» ACTION ITEM:
Nothing should be left out when you copy the entries below.

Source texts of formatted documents
■ ■ ■ ■

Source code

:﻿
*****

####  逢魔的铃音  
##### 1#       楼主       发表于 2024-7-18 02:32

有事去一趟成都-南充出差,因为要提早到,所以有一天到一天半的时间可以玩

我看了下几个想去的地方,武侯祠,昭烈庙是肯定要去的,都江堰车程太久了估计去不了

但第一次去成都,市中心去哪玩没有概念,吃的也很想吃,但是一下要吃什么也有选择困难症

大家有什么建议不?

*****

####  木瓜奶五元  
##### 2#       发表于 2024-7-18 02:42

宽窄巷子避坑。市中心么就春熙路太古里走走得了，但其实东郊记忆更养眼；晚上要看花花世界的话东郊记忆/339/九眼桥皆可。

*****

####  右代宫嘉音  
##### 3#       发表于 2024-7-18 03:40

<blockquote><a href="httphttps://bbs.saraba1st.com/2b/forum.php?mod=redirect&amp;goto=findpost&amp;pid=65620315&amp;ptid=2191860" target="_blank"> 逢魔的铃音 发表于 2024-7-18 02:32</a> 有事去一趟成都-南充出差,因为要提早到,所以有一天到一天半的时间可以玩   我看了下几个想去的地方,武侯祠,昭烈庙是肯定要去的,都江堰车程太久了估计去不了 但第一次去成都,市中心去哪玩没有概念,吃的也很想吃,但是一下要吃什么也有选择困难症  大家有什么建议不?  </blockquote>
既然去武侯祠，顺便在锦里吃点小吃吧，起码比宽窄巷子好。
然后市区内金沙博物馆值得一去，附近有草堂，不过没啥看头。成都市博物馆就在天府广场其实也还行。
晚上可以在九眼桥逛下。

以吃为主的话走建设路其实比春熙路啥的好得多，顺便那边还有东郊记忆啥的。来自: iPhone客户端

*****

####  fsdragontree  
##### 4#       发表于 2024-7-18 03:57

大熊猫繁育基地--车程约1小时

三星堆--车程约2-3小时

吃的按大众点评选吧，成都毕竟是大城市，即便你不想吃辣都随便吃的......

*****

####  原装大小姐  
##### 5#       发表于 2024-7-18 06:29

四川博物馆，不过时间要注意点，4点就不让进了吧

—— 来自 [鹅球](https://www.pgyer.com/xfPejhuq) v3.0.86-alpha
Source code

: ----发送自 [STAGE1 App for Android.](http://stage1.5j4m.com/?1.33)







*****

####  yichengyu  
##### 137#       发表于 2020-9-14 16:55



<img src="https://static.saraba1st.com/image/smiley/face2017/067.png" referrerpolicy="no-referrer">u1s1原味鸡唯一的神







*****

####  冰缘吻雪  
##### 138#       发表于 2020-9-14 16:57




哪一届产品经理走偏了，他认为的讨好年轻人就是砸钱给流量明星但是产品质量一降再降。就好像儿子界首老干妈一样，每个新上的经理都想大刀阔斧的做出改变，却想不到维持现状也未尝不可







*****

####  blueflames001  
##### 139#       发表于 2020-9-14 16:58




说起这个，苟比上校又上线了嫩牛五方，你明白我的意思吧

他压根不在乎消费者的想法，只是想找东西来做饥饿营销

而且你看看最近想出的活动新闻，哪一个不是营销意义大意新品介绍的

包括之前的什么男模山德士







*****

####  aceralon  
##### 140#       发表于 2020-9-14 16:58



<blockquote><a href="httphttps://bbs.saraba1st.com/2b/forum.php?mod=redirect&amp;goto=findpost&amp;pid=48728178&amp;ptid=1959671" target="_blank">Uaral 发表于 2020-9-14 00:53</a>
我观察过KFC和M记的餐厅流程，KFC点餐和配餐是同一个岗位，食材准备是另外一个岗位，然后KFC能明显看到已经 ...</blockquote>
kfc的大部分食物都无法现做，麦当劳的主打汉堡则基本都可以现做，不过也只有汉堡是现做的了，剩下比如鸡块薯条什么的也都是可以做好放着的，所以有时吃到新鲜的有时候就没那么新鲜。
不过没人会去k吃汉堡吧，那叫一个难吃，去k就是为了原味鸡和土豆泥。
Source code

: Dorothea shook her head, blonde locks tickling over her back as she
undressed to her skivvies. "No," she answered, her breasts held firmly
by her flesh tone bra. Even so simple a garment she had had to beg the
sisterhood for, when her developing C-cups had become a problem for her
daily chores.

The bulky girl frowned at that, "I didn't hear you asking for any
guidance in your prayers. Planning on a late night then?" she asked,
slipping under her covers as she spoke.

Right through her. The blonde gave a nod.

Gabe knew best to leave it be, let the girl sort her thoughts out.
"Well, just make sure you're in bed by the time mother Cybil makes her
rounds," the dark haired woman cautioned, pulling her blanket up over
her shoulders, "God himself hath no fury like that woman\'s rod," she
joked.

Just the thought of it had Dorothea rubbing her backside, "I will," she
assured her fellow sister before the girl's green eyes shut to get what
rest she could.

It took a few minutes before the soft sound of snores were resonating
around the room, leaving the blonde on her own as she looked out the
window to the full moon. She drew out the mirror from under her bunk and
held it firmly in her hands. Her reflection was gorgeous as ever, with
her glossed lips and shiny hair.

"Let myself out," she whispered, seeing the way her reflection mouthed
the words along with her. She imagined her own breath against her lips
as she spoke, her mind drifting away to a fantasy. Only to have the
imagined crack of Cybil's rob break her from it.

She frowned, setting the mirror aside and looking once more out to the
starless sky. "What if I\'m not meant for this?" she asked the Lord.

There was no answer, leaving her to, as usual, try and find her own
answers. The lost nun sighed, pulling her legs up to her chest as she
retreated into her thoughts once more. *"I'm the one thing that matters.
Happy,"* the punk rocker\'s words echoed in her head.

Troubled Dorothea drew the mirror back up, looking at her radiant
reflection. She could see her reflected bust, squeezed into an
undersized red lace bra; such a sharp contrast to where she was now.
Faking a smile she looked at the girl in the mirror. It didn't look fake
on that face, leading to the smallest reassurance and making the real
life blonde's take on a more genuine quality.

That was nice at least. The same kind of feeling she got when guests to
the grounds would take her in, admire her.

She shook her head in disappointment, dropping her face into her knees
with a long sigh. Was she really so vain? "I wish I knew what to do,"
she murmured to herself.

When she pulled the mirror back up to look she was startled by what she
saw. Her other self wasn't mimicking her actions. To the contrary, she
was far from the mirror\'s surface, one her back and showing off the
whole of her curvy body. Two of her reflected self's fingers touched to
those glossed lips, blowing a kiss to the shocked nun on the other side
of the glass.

■ ■ ■ ■

» SOLVED EXERCISE:
Source code

:﻿
*****

####  逢魔的铃音  
##### 1#       楼主       发表于 2024-7-18 02:32

有事去一趟成都-南充出差,因为要提早到,所以有一天到一天半的时间可以玩

我看了下几个想去的地方,武侯祠,昭烈庙是肯定要去的,都江堰车程太久了估计去不了

但第一次去成都,市中心去哪玩没有概念,吃的也很想吃,但是一下要吃什么也有选择困难症

大家有什么建议不?

*****

####  木瓜奶五元  
##### 2#       发表于 2024-7-18 02:42

宽窄巷子避坑。市中心么就春熙路太古里走走得了，但其实东郊记忆更养眼；晚上要看花花世界的话东郊记忆/339/九眼桥皆可。

*****

####  右代宫嘉音  
##### 3#       发表于 2024-7-18 03:40

<blockquote><a href="httphttps://bbs.saraba1st.com/2b/forum.php?mod=redirect&amp;goto=findpost&amp;pid=65620315&amp;ptid=2191860" target="_blank"> 逢魔的铃音 发表于 2024-7-18 02:32</a> 有事去一趟成都-南充出差,因为要提早到,所以有一天到一天半的时间可以玩   我看了下几个想去的地方,武侯祠,昭烈庙是肯定要去的,都江堰车程太久了估计去不了 但第一次去成都,市中心去哪玩没有概念,吃的也很想吃,但是一下要吃什么也有选择困难症  大家有什么建议不?  </blockquote>
既然去武侯祠，顺便在锦里吃点小吃吧，起码比宽窄巷子好。
然后市区内金沙博物馆值得一去，附近有草堂，不过没啥看头。成都市博物馆就在天府广场其实也还行。
晚上可以在九眼桥逛下。

以吃为主的话走建设路其实比春熙路啥的好得多，顺便那边还有东郊记忆啥的。来自: iPhone客户端

*****

####  fsdragontree  
##### 4#       发表于 2024-7-18 03:57

大熊猫繁育基地--车程约1小时

三星堆--车程约2-3小时

吃的按大众点评选吧，成都毕竟是大城市，即便你不想吃辣都随便吃的......

*****

####  原装大小姐  
##### 5#       发表于 2024-7-18 06:29

四川博物馆，不过时间要注意点，4点就不让进了吧

—— 来自 [鹅球](https://www.pgyer.com/xfPejhuq) v3.0.86-alpha
Source code

: ----发送自 [STAGE1 App for Android.](http://stage1.5j4m.com/?1.33)







*****

####  yichengyu  
##### 137#       发表于 2020-9-14 16:55



<img src="https://static.saraba1st.com/image/smiley/face2017/067.png" referrerpolicy="no-referrer">u1s1原味鸡唯一的神







*****

####  冰缘吻雪  
##### 138#       发表于 2020-9-14 16:57




哪一届产品经理走偏了，他认为的讨好年轻人就是砸钱给流量明星但是产品质量一降再降。就好像儿子界首老干妈一样，每个新上的经理都想大刀阔斧的做出改变，却想不到维持现状也未尝不可







*****

####  blueflames001  
##### 139#       发表于 2020-9-14 16:58




说起这个，苟比上校又上线了嫩牛五方，你明白我的意思吧

他压根不在乎消费者的想法，只是想找东西来做饥饿营销

而且你看看最近想出的活动新闻，哪一个不是营销意义大意新品介绍的

包括之前的什么男模山德士







*****

####  aceralon  
##### 140#       发表于 2020-9-14 16:58



<blockquote><a href="httphttps://bbs.saraba1st.com/2b/forum.php?mod=redirect&amp;goto=findpost&amp;pid=48728178&amp;ptid=1959671" target="_blank">Uaral 发表于 2020-9-14 00:53</a>
我观察过KFC和M记的餐厅流程，KFC点餐和配餐是同一个岗位，食材准备是另外一个岗位，然后KFC能明显看到已经 ...</blockquote>
kfc的大部分食物都无法现做，麦当劳的主打汉堡则基本都可以现做，不过也只有汉堡是现做的了，剩下比如鸡块薯条什么的也都是可以做好放着的，所以有时吃到新鲜的有时候就没那么新鲜。
不过没人会去k吃汉堡吧，那叫一个难吃，去k就是为了原味鸡和土豆泥。
Source code

: Dorothea shook her head, blonde locks tickling over her back as she
undressed to her skivvies. "No," she answered, her breasts held firmly
by her flesh tone bra. Even so simple a garment she had had to beg the
sisterhood for, when her developing C-cups had become a problem for her
daily chores.

The bulky girl frowned at that, "I didn't hear you asking for any
guidance in your prayers. Planning on a late night then?" she asked,
slipping under her covers as she spoke.

Right through her. The blonde gave a nod.

Gabe knew best to leave it be, let the girl sort her thoughts out.
"Well, just make sure you're in bed by the time mother Cybil makes her
rounds," the dark haired woman cautioned, pulling her blanket up over
her shoulders, "God himself hath no fury like that woman\'s rod," she
joked.

Just the thought of it had Dorothea rubbing her backside, "I will," she
assured her fellow sister before the girl's green eyes shut to get what
rest she could.

It took a few minutes before the soft sound of snores were resonating
around the room, leaving the blonde on her own as she looked out the
window to the full moon. She drew out the mirror from under her bunk and
held it firmly in her hands. Her reflection was gorgeous as ever, with
her glossed lips and shiny hair.

"Let myself out," she whispered, seeing the way her reflection mouthed
the words along with her. She imagined her own breath against her lips
as she spoke, her mind drifting away to a fantasy. Only to have the
imagined crack of Cybil's rob break her from it.

She frowned, setting the mirror aside and looking once more out to the
starless sky. "What if I\'m not meant for this?" she asked the Lord.

There was no answer, leaving her to, as usual, try and find her own
answers. The lost nun sighed, pulling her legs up to her chest as she
retreated into her thoughts once more. *"I'm the one thing that matters.
Happy,"* the punk rocker\'s words echoed in her head.

Troubled Dorothea drew the mirror back up, looking at her radiant
reflection. She could see her reflected bust, squeezed into an
undersized red lace bra; such a sharp contrast to where she was now.
Faking a smile she looked at the girl in the mirror. It didn't look fake
on that face, leading to the smallest reassurance and making the real
life blonde's take on a more genuine quality.

That was nice at least. The same kind of feeling she got when guests to
the grounds would take her in, admire her.

She shook her head in disappointment, dropping her face into her knees
with a long sigh. Was she really so vain? "I wish I knew what to do,"
she murmured to herself.

When she pulled the mirror back up to look she was startled by what she
saw. Her other self wasn't mimicking her actions. To the contrary, she
was far from the mirror\'s surface, one her back and showing off the
whole of her curvy body. Two of her reflected self's fingers touched to
those glossed lips, blowing a kiss to the shocked nun on the other side
of the glass.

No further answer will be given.